→ **The problem**
Find every line in the entries below that contains the string "definition", with case counting, and copy each of those lines.

→ **Excerpted data**
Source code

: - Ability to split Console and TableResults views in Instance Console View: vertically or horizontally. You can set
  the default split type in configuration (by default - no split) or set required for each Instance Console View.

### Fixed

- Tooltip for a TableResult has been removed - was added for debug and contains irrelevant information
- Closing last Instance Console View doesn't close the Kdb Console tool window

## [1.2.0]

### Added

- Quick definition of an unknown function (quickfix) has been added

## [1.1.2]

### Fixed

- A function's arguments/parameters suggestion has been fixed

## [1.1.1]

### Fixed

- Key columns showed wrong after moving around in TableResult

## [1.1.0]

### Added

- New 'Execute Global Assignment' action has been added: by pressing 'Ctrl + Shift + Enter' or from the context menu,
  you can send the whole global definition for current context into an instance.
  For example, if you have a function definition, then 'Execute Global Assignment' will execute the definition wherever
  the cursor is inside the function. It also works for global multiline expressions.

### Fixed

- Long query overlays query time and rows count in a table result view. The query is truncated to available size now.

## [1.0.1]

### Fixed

→ **Output of the task**
- Quick definition of an unknown function (quickfix) has been added
  you can send the whole global definition for current context into an instance.
  For example, if you have a function definition, then 'Execute Global Assignment' will execute the definition wherever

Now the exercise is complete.